Here is a closer look at five options for choosing a CNC machining supplier:
1. Service Bureaus
Service bureaus typically have a wide choice of manufacturing technologies, with the best offering a full suite of services such as injection molding, CNC machining or 3D printing. In addition, these bureaus often provide online automated quoting, and valuable design-for-manufacturability analysis. Higher-value service bureaus will have the ability to work with you throughout the design and development process as well as the entire life of your product. Service bureaus typically have a deep knowledge of how to make the best use of their processes and materials.
Quality control: Consistency is a strong suit. They typically have better control plans, inspection reports, and processes to ensure repeatability and reliability.
Turnaround time: Should be extremely responsive, with better results from those with the ability to respond immediately to your order.
Volume: Varies, depending on capacity. A small service bureau may hold little volume advantage over an internal shop.
Production cost: Varies but may be higher than some internal shops. Service bureaus, however, know the competitive landscape and price accordingly. Prices at larger bureaus fluctuate less than at smaller ones, which tend to drop prices when they need work and raise them when they’re busy.
2. Service Brokers
A broker can help companies, especially smaller ones, that don’t have the resources to evaluate suppliers. Brokers have an incentive to find the right fit between their client and the outsourcing partner in terms of manufacturing capabilities, quality control or certifications. Find out a broker’s sweet spot and determine whether it aligns with your project. A broker specializing in automotive prototypes, for example, might not be the right choice for your ISO 13485 medical device.
Quality control: Consistency is a potential problem because subsequent orders may go to different service bureaus. You may get exactly what you want one time but not the next.
Turnaround time: Varies based on the size of the broker’s network and the capacity of the suppliers within it. Delays are inherent as the broker bids out the project.
Volume: Also depends on the size of the broker’s network. If their usual bureaus are busy, your project may go to a lesser-known supplier.
Production cost: The broker’s practice of bidding jobs out may offer some savings. But using a broker adds cost.
3. Independent Machine Shops
These suppliers typically are smaller and more specialized. Some may be good at working with challenging materials like Inconel, but may be more expensive for basic aluminum parts. Machine shops may be among the best at their core expertise but not in others.
Quality control: Ranges across suppliers and usually depends on their niche or expertise. Quality control at machine shop specializing in aerospace or ISO 13485 medical devices should be excellent and should still be good but less formalized at “garage shops.”
Turnaround time: Should be fast and competitive when they have capacity but subject to backups when busy.
Volume: Because they tend to be smaller, machine shops may have capacity constraints. If your project is in the shop’s core service, it should have greater capacity for that than for other jobs.
Production cost: Shops specializing in parts for the aerospace industry, for example, or those working with exotic materials or parts with tight tolerance typically will be more expensive because of the higher-end machines required.

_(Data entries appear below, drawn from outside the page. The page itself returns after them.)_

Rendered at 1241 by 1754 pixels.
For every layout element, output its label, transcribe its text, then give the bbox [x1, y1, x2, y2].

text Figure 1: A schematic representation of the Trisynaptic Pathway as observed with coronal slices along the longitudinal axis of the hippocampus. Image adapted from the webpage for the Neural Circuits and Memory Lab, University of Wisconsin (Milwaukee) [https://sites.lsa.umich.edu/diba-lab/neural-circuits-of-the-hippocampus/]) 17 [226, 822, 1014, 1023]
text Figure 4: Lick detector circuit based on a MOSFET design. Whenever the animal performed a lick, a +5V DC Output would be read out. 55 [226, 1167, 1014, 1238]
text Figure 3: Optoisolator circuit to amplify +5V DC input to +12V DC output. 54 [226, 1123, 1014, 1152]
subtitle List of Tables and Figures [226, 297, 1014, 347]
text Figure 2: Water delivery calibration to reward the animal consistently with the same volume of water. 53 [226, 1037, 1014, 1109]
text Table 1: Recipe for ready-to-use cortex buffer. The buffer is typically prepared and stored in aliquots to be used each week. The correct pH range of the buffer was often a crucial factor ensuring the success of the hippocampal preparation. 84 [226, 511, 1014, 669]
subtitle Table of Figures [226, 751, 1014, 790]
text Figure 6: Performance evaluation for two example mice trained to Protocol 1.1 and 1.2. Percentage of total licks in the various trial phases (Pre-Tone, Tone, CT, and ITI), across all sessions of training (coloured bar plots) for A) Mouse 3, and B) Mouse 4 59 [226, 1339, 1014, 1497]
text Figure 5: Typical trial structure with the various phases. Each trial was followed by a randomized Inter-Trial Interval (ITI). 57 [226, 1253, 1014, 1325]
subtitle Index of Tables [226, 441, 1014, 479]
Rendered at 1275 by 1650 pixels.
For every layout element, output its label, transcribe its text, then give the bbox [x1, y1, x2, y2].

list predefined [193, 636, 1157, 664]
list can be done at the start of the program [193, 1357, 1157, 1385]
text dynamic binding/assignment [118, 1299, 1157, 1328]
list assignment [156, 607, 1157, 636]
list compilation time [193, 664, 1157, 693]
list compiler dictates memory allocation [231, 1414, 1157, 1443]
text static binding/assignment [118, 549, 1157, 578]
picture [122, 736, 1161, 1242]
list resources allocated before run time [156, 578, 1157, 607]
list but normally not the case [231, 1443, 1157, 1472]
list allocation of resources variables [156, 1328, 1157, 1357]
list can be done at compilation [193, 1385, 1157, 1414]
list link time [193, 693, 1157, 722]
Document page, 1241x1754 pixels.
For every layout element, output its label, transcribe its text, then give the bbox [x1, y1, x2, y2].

4. High-Volume Production Houses
High-volume production houses, typically focused on injection molding and CNC machining, reduce piece part price when running thousands or millions of parts. Their niche is shaving seconds and pennies off of projects through high-speed repetition, especially when running “lights out” or in a factory that’s fully automated. Upfront engineering expenses may be high. These suppliers typically don’t like doing prototypes because they’re not cost effective at it.
Quality control: Typically very good. Production houses specializing in highly regulated industries typically will meet the required standard. Quality control for commodity-type parts will be at a lower but appropriate level.
Turnaround time: Typically good and predictable for high volumes. Delays may result if the supplier has to acquire equipment to produce your part, which many will do.
Volume: Large orders are their bread and butter. Will dedicate equipment to a project, such as a molding cell that would run parts for years at a time.
Production cost: The higher the volume, the better the cost because of the focus on operating efficiently. If you need just a few dozen or a couple hundred parts, however, they’re more expensive.
5. In-House Production
In-house production offers the prospect of convenience—just walk down the hall to get a part made. A desktop or industrial-grade 3D printer can make a concept model of a product or parts for form and fit testing. An in-house shop with an industrial 3D printer, CNC machine, or molding press can provide engineering-grade parts that are production representatives. That convenience comes at a cost, however, from the upfront capital investment in equipment and acquiring and storing materials to having skilled who can operate the machines effectively. And that convenience is available only when an internal shophas capacity. They regularly partner with service bureaus for quicker, simpler production parts or functional prototypes.
Quality control: Typically very good but likely sporadic in an early R&D shop and better when a part is transitioning to production.
Turnaround time: In-house shops often operate at or near capacity, leading to long lead times that force development teams to outsource to get parts made quickly.
Volume: Typically work in lower volume because of limited capacity and specialization.
Production cost: Larger OEMs often have a friendly cost structure that doesn’t apply costs to individual projects. OEMs and in-house shops can be more expensive when manufacturing parts outside their forte.